Google appears to have been testing the possibility of bringing its newest Material Design changes from Chrome to a wider user base via the Google search engine, based on a recent report from Optimising Senior SEO Specialist Brodie Clark. The test changes have been ongoing for some time with variable reach and scope beginning with familiar changes such as the rounding of the search bar and reduction of size to both the logo and top UI. In various instances that upper portion has also been made 'sticky' so that it doesn't scroll out of view, remaining easily accessible for continued searches. At the same time, the search giant has refined some design elements of the featured sections on its search engine results page. Shadows around many of those, including the right-hand sidebar or top stories sections, are reduced or removed altogether. The lines separating those into boxes have undergone similar changes, being either reduced or completely removed.
Product ads that appear when certain searches are performed have been made more prominent via a more efficient use of white space surrounding those and a switch to more squarely-shaped cards than the previously used vertical rectangle boxes. White space within those cards, including between text, prices, and other information, has been increased too. Call to actions ordinarily listed alongside some page elements where further action can be taken by the user have been flattened as well.
Background: The majority of the changes now spotted in the wider Google search UI seem to follow those that have already made an appearance on Android, Chrome OS, and in the Chrome browser.

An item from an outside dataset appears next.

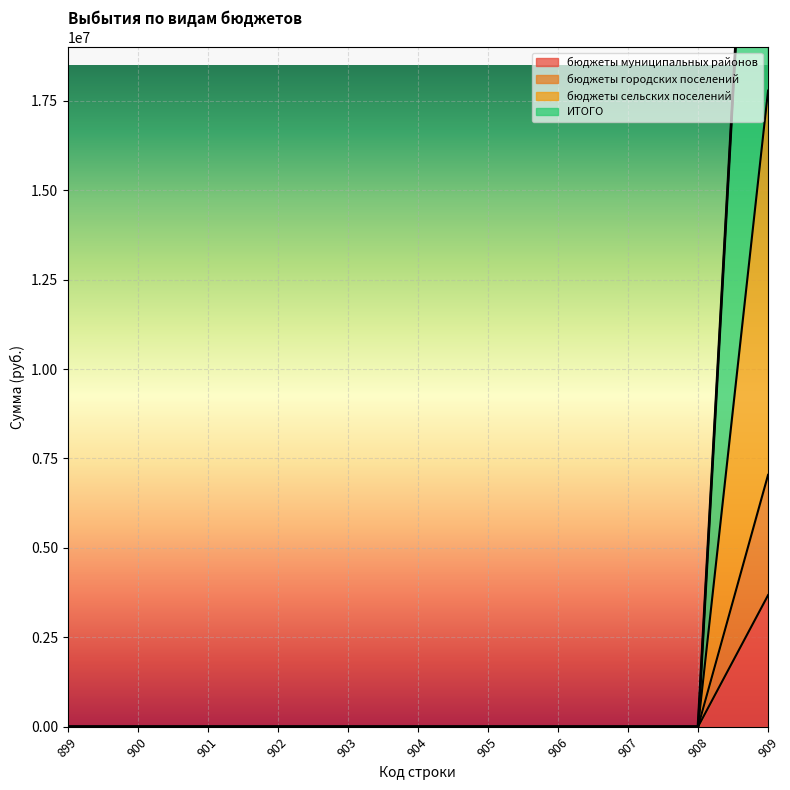

The value of бюджеты сельских поселений at 907 is 0.0. True or false?

True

Those first began to be noticed in the Canary Channel of Chrome back in April as Google started working to bring consistency between its new design language for Android and its array of offerings, products, and services. The original Material Design language centered around the use of subtle shadows and rounded edges to create a poppy card-like feel. The second iteration of the UI continues that by rounding off any remaining sharp edges such as those found in the Chrome browser's Omnibox or the search box in the Android and iOS apps. It also seems to go further by flattening down the changes that have already been put in place, eliminating unnecessary shadows or dividing lines and reunifying the overall interface.
Impact: The differences between the way Google has implemented the new Material Design for mobile and Chrome and how it is implementing changes for desktop serve to highlight just how early in development the new UI is. For clarity, not every Chrome OS gadget or Android device has seen all of these changes arrive yet and there are still some applications that haven't quite been switched to the new standard either. The changes that have been put in place aren't necessarily identical across every platform. Specifically, there have seemed to be a lot of ongoing tests that aren't seeing a wider rollout and which vary significantly in design. Some consistency is present and obvious effort has been made to keep it that way but it also seems as though Google is just beginning to pull all of those efforts together.